Transforming Math - Sunday Keynote at Confratute

Our first keynote at Confratute was about math instruction. Rachel McAnallen is a national treasure who completed her PhD at the age of 75 at the University of Connecticut. How inspiring! If you get her to visit your professional development or school, consider yourself lucky. I attend Rachel's keynotes every year. The first time I heard her speak it transformed the way I think about and teach math - and I've always loved the subject. Rachel does research on math anxiety in teachers, and the impact on instruction. Take a moment to check out her website - Zoid and Company. The blurb below is the summary of her keynote that I wrote for the Confratute newsletter. 

Rachel McAnallen, known as Ms. Math to students and teachers around the world, helped kick off Confratute in style.

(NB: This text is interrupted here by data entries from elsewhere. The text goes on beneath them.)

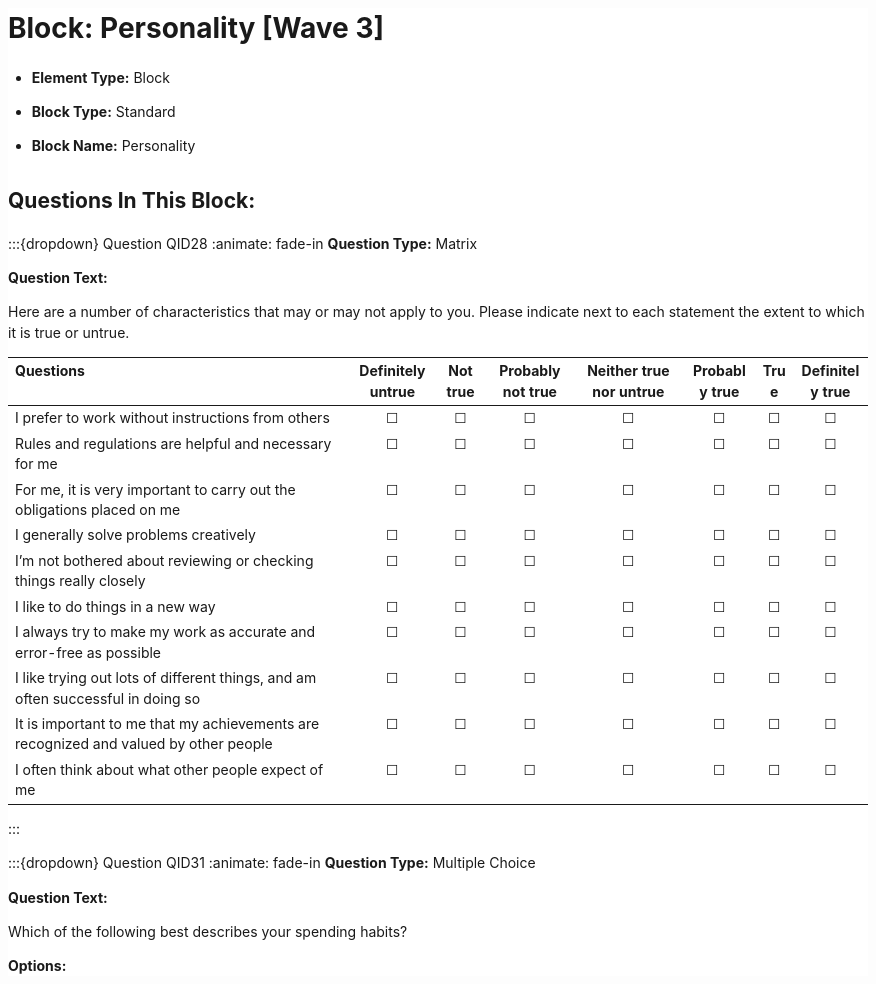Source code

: # Block: Personality  [Wave 3]



- **Element Type:** Block


- **Block Type:** Standard


- **Block Name:** Personality 


## Questions In This Block:


:::{dropdown} Question QID28
:animate: fade-in
**Question Type:** Matrix

**Question Text:**

Here are a number of characteristics that may or may not apply to you. Please indicate next to each statement the extent to which it is true or untrue.

| Questions | Definitely untrue | Not true | Probably not true | Neither true nor untrue | Probably true | True | Definitely true |
| :--- | :---: | :---: | :---: | :---: | :---: | :---: | :---: |
| I prefer to work without instructions from others | ☐ | ☐ | ☐ | ☐ | ☐ | ☐ | ☐ |
| Rules and regulations are helpful and necessary for me | ☐ | ☐ | ☐ | ☐ | ☐ | ☐ | ☐ |
| For me, it is very important to carry out the obligations placed on me | ☐ | ☐ | ☐ | ☐ | ☐ | ☐ | ☐ |
| I generally solve problems creatively | ☐ | ☐ | ☐ | ☐ | ☐ | ☐ | ☐ |
| I’m not bothered about reviewing or checking things really closely | ☐ | ☐ | ☐ | ☐ | ☐ | ☐ | ☐ |
| I like to do things in a new way | ☐ | ☐ | ☐ | ☐ | ☐ | ☐ | ☐ |
| I always try to make my work as accurate and error-free as possible | ☐ | ☐ | ☐ | ☐ | ☐ | ☐ | ☐ |
| I like trying out lots of different things, and am often successful in doing so | ☐ | ☐ | ☐ | ☐ | ☐ | ☐ | ☐ |
| It is important to me that my achievements are recognized and valued by other people | ☐ | ☐ | ☐ | ☐ | ☐ | ☐ | ☐ |
| I often think about what other people expect of me | ☐ | ☐ | ☐ | ☐ | ☐ | ☐ | ☐ |


:::

:::{dropdown} Question QID31
:animate: fade-in
**Question Type:** Multiple Choice

**Question Text:**

Which of the following best describes your spending habits?

**Options:**
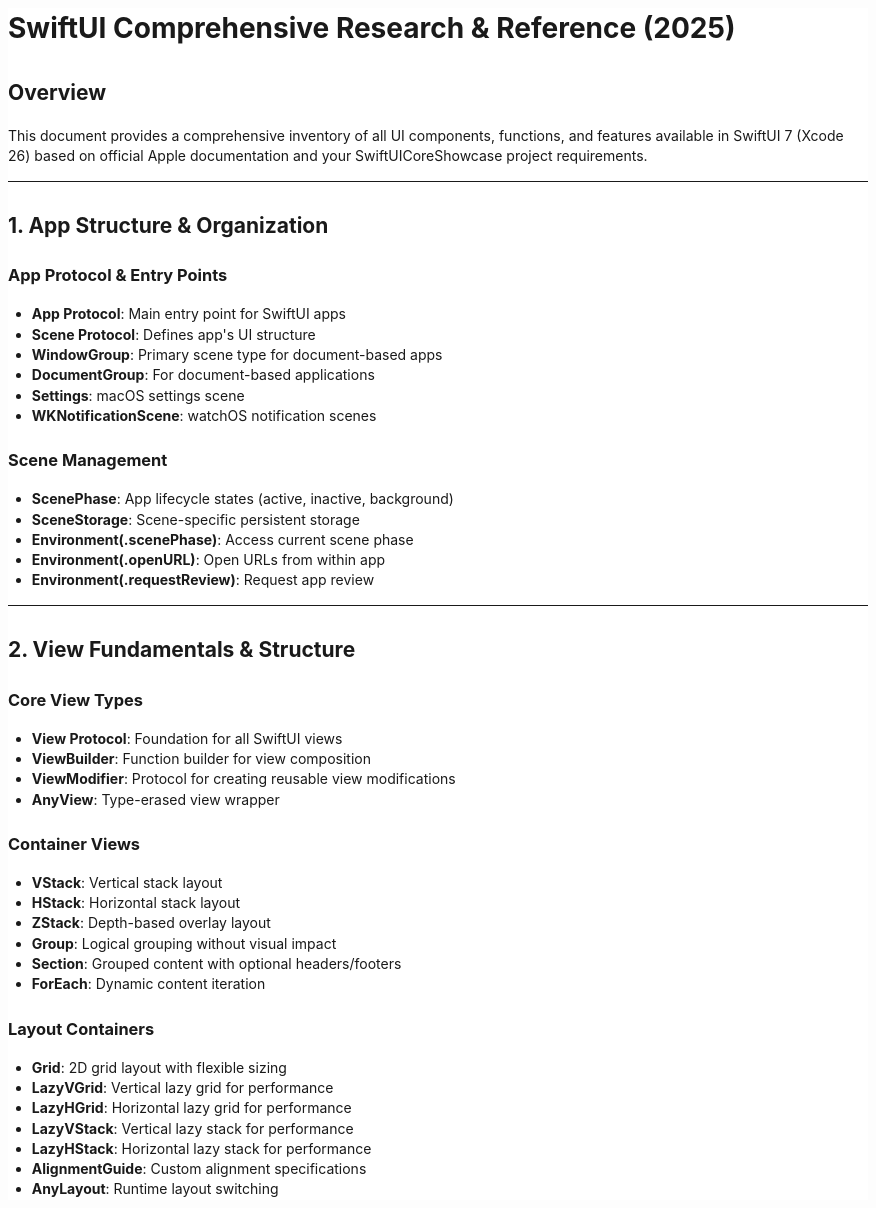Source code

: # SwiftUI Comprehensive Research & Reference (2025)

## Overview
This document provides a comprehensive inventory of all UI components, functions, and features available in SwiftUI 7 (Xcode 26) based on official Apple documentation and your SwiftUICoreShowcase project requirements.

---

## 1. App Structure & Organization

### App Protocol & Entry Points
- **App Protocol**: Main entry point for SwiftUI apps
- **Scene Protocol**: Defines app's UI structure
- **WindowGroup**: Primary scene type for document-based apps
- **DocumentGroup**: For document-based applications
- **Settings**: macOS settings scene
- **WKNotificationScene**: watchOS notification scenes

### Scene Management
- **ScenePhase**: App lifecycle states (active, inactive, background)
- **SceneStorage**: Scene-specific persistent storage
- **Environment(\.scenePhase)**: Access current scene phase
- **Environment(\.openURL)**: Open URLs from within app
- **Environment(\.requestReview)**: Request app review

---

## 2. View Fundamentals & Structure

### Core View Types
- **View Protocol**: Foundation for all SwiftUI views
- **ViewBuilder**: Function builder for view composition
- **ViewModifier**: Protocol for creating reusable view modifications
- **AnyView**: Type-erased view wrapper

### Container Views
- **VStack**: Vertical stack layout
- **HStack**: Horizontal stack layout
- **ZStack**: Depth-based overlay layout
- **Group**: Logical grouping without visual impact
- **Section**: Grouped content with optional headers/footers
- **ForEach**: Dynamic content iteration

### Layout Containers
- **Grid**: 2D grid layout with flexible sizing
- **LazyVGrid**: Vertical lazy grid for performance
- **LazyHGrid**: Horizontal lazy grid for performance
- **LazyVStack**: Vertical lazy stack for performance
- **LazyHStack**: Horizontal lazy stack for performance
- **AlignmentGuide**: Custom alignment specifications
- **AnyLayout**: Runtime layout switching
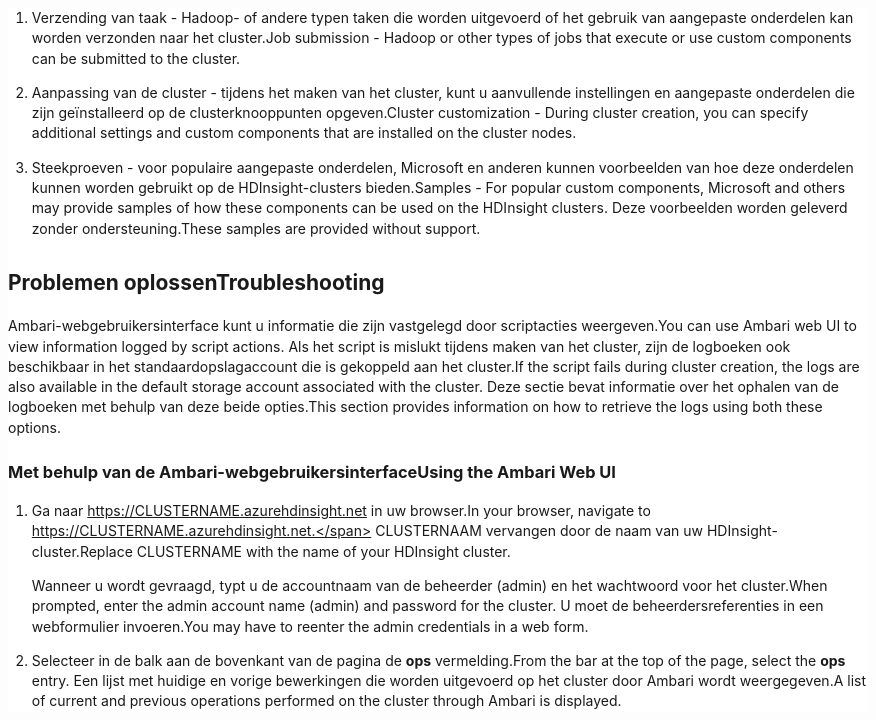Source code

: 1. <span data-ttu-id="9b3d3-402">Verzending van taak - Hadoop- of andere typen taken die worden uitgevoerd of het gebruik van aangepaste onderdelen kan worden verzonden naar het cluster.</span><span class="sxs-lookup"><span data-stu-id="9b3d3-402">Job submission - Hadoop or other types of jobs that execute or use custom components can be submitted to the cluster.</span></span>

2. <span data-ttu-id="9b3d3-403">Aanpassing van de cluster - tijdens het maken van het cluster, kunt u aanvullende instellingen en aangepaste onderdelen die zijn geïnstalleerd op de clusterknooppunten opgeven.</span><span class="sxs-lookup"><span data-stu-id="9b3d3-403">Cluster customization - During cluster creation, you can specify additional settings and custom components that are installed on the cluster nodes.</span></span>

3. <span data-ttu-id="9b3d3-404">Steekproeven - voor populaire aangepaste onderdelen, Microsoft en anderen kunnen voorbeelden van hoe deze onderdelen kunnen worden gebruikt op de HDInsight-clusters bieden.</span><span class="sxs-lookup"><span data-stu-id="9b3d3-404">Samples - For popular custom components, Microsoft and others may provide samples of how these components can be used on the HDInsight clusters.</span></span> <span data-ttu-id="9b3d3-405">Deze voorbeelden worden geleverd zonder ondersteuning.</span><span class="sxs-lookup"><span data-stu-id="9b3d3-405">These samples are provided without support.</span></span>

## <a name="troubleshooting"></a><span data-ttu-id="9b3d3-406">Problemen oplossen</span><span class="sxs-lookup"><span data-stu-id="9b3d3-406">Troubleshooting</span></span>

<span data-ttu-id="9b3d3-407">Ambari-webgebruikersinterface kunt u informatie die zijn vastgelegd door scriptacties weergeven.</span><span class="sxs-lookup"><span data-stu-id="9b3d3-407">You can use Ambari web UI to view information logged by script actions.</span></span> <span data-ttu-id="9b3d3-408">Als het script is mislukt tijdens maken van het cluster, zijn de logboeken ook beschikbaar in het standaardopslagaccount die is gekoppeld aan het cluster.</span><span class="sxs-lookup"><span data-stu-id="9b3d3-408">If the script fails during cluster creation, the logs are also available in the default storage account associated with the cluster.</span></span> <span data-ttu-id="9b3d3-409">Deze sectie bevat informatie over het ophalen van de logboeken met behulp van deze beide opties.</span><span class="sxs-lookup"><span data-stu-id="9b3d3-409">This section provides information on how to retrieve the logs using both these options.</span></span>

### <a name="using-the-ambari-web-ui"></a><span data-ttu-id="9b3d3-410">Met behulp van de Ambari-webgebruikersinterface</span><span class="sxs-lookup"><span data-stu-id="9b3d3-410">Using the Ambari Web UI</span></span>

1. <span data-ttu-id="9b3d3-411">Ga naar https://CLUSTERNAME.azurehdinsight.net in uw browser.</span><span class="sxs-lookup"><span data-stu-id="9b3d3-411">In your browser, navigate to https://CLUSTERNAME.azurehdinsight.net.</span></span> <span data-ttu-id="9b3d3-412">CLUSTERNAAM vervangen door de naam van uw HDInsight-cluster.</span><span class="sxs-lookup"><span data-stu-id="9b3d3-412">Replace CLUSTERNAME with the name of your HDInsight cluster.</span></span>

    <span data-ttu-id="9b3d3-413">Wanneer u wordt gevraagd, typt u de accountnaam van de beheerder (admin) en het wachtwoord voor het cluster.</span><span class="sxs-lookup"><span data-stu-id="9b3d3-413">When prompted, enter the admin account name (admin) and password for the cluster.</span></span> <span data-ttu-id="9b3d3-414">U moet de beheerdersreferenties in een webformulier invoeren.</span><span class="sxs-lookup"><span data-stu-id="9b3d3-414">You may have to reenter the admin credentials in a web form.</span></span>

2. <span data-ttu-id="9b3d3-415">Selecteer in de balk aan de bovenkant van de pagina de **ops** vermelding.</span><span class="sxs-lookup"><span data-stu-id="9b3d3-415">From the bar at the top of the page, select the **ops** entry.</span></span> <span data-ttu-id="9b3d3-416">Een lijst met huidige en vorige bewerkingen die worden uitgevoerd op het cluster door Ambari wordt weergegeven.</span><span class="sxs-lookup"><span data-stu-id="9b3d3-416">A list of current and previous operations performed on the cluster through Ambari is displayed.</span></span>
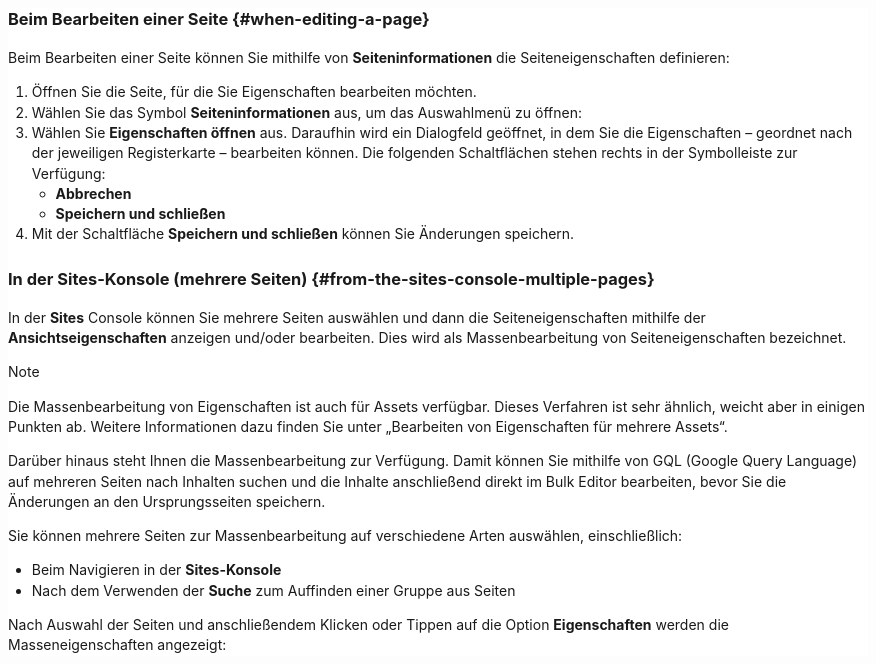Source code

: ### Beim Bearbeiten einer Seite {#when-editing-a-page}

Beim Bearbeiten einer Seite können Sie mithilfe von **Seiteninformationen** die Seiteneigenschaften definieren:

1. Öffnen Sie die Seite, für die Sie Eigenschaften bearbeiten möchten.
1. Wählen Sie das Symbol **Seiteninformationen** aus, um das Auswahlmenü zu öffnen:
1. Wählen Sie **Eigenschaften öffnen** aus. Daraufhin wird ein Dialogfeld geöffnet, in dem Sie die Eigenschaften – geordnet nach der jeweiligen Registerkarte – bearbeiten können. Die folgenden Schaltflächen stehen rechts in der Symbolleiste zur Verfügung:
   * **Abbrechen**
   * **Speichern und schließen**
1. Mit der Schaltfläche **Speichern und schließen** können Sie Änderungen speichern.

### In der Sites-Konsole (mehrere Seiten) {#from-the-sites-console-multiple-pages}

In der **Sites** Console können Sie mehrere Seiten auswählen und dann die Seiteneigenschaften mithilfe der **Ansichtseigenschaften** anzeigen und/oder bearbeiten. Dies wird als Massenbearbeitung von Seiteneigenschaften bezeichnet.

>[!NOTE]
>
>Die Massenbearbeitung von Eigenschaften ist auch für Assets verfügbar. Dieses Verfahren ist sehr ähnlich, weicht aber in einigen Punkten ab. Weitere Informationen dazu finden Sie unter „Bearbeiten von Eigenschaften für mehrere Assets“.
>
>Darüber hinaus steht Ihnen die Massenbearbeitung zur Verfügung. Damit können Sie mithilfe von GQL (Google Query Language) auf mehreren Seiten nach Inhalten suchen und die Inhalte anschließend direkt im Bulk Editor bearbeiten, bevor Sie die Änderungen an den Ursprungsseiten speichern.



Sie können mehrere Seiten zur Massenbearbeitung auf verschiedene Arten auswählen, einschließlich:

* Beim Navigieren in der **Sites-Konsole**
* Nach dem Verwenden der **Suche** zum Auffinden einer Gruppe aus Seiten

Nach Auswahl der Seiten und anschließendem Klicken oder Tippen auf die Option **Eigenschaften** werden die Masseneigenschaften angezeigt:
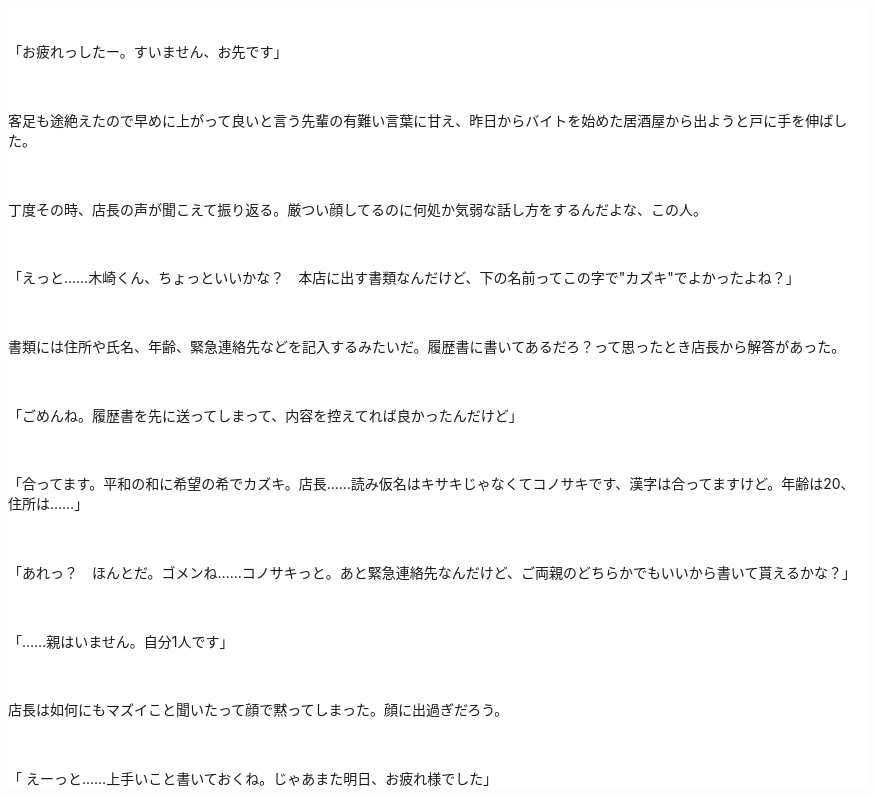   <br/>
 </p>
 <p id="L141">
  「お疲れっしたー。すいません、お先です」
 </p>
 <p id="L142">
  <br/>
 </p>
 <p id="L143">
  客足も途絶えたので早めに上がって良いと言う先輩の有難い言葉に甘え、昨日からバイトを始めた居酒屋から出ようと戸に手を伸ばした。
 </p>
 <p id="L144">
  <br/>
 </p>
 <p id="L145">
  丁度その時、店長の声が聞こえて振り返る。厳つい顔してるのに何処か気弱な話し方をするんだよな、この人。
 </p>
 <p id="L146">
  <br/>
 </p>
 <p id="L147">
  「えっと……木崎くん、ちょっといいかな？　本店に出す書類なんだけど、下の名前ってこの字で"カズキ"でよかったよね？」
 </p>
 <p id="L148">
  <br/>
 </p>
 <p id="L149">
  書類には住所や氏名、年齢、緊急連絡先などを記入するみたいだ。履歴書に書いてあるだろ？って思ったとき店長から解答があった。
 </p>
 <p id="L150">
  <br/>
 </p>
 <p id="L151">
  「ごめんね。履歴書を先に送ってしまって、内容を控えてれば良かったんだけど」
 </p>
 <p id="L152">
  <br/>
 </p>
 <p id="L153">
  「合ってます。平和の和に希望の希でカズキ。店長……読み仮名はキサキじゃなくてコノサキです、漢字は合ってますけど。年齢は20、住所は……」
 </p>
 <p id="L154">
  <br/>
 </p>
 <p id="L155">
  「あれっ？　ほんとだ。ゴメンね……コノサキっと。あと緊急連絡先なんだけど、ご両親のどちらかでもいいから書いて貰えるかな？」
 </p>
 <p id="L156">
  <br/>
 </p>
 <p id="L157">
  「……親はいません。自分1人です」
 </p>
 <p id="L158">
  <br/>
 </p>
 <p id="L159">
  店長は如何にもマズイこと聞いたって顔で黙ってしまった。顔に出過ぎだろう。
 </p>
 <p id="L160">
  <br/>
 </p>
 <p id="L161">
  「 えーっと……上手いこと書いておくね。じゃあまた明日、お疲れ様でした」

According to Sally Reis, who introduced her, Rachel’s keynote addresses have marked a “turning point in the way we think about mathematics” to attendees for years. Rachel began her address by pointing out that math is “elegant in its simplicity”, but that her focus for her talk would be change. Almost all of us keep up with changes in technology. None of us still uses a rotary dial phone or a bag cell phone, do we? Yet we complain about the changing way we teach math by saying, “That’s not how I did it when I was in school.” It is time to alter that philosophy and embrace a way of teaching math that helps students build a deeper understanding of the very foundations of mathematics – place value, number sense, and creative problem solving.

As Rachel pointed out using examples across all the operations, we must teach students that they are in charge of the numbers. We learned about renaming numbers in many ways to allow us to solve problems using number sense, modeling subtraction after shopping, and using the situation of a problem to help us decide how to define a remainder.  As long as we follow the rule “respect the decimal”, we are free to play with numbers and discover the beautiful patterns within. This creative problem solving helps us uncover more than one way to solve a problem and reinforces our innate sense of the value of numbers.

“Arithmetic”, Rachel declared, “is answering the question. Mathematics is questioning the answer.” Show the beauty of the interconnectedness of mathematics to help develop number sense and global comprehension. Take the pledge with us now, “I will ALWAYS respect the decimal!” Let’s take what we’ve learned back to our classrooms and create a generation of mathematicians, not calculators.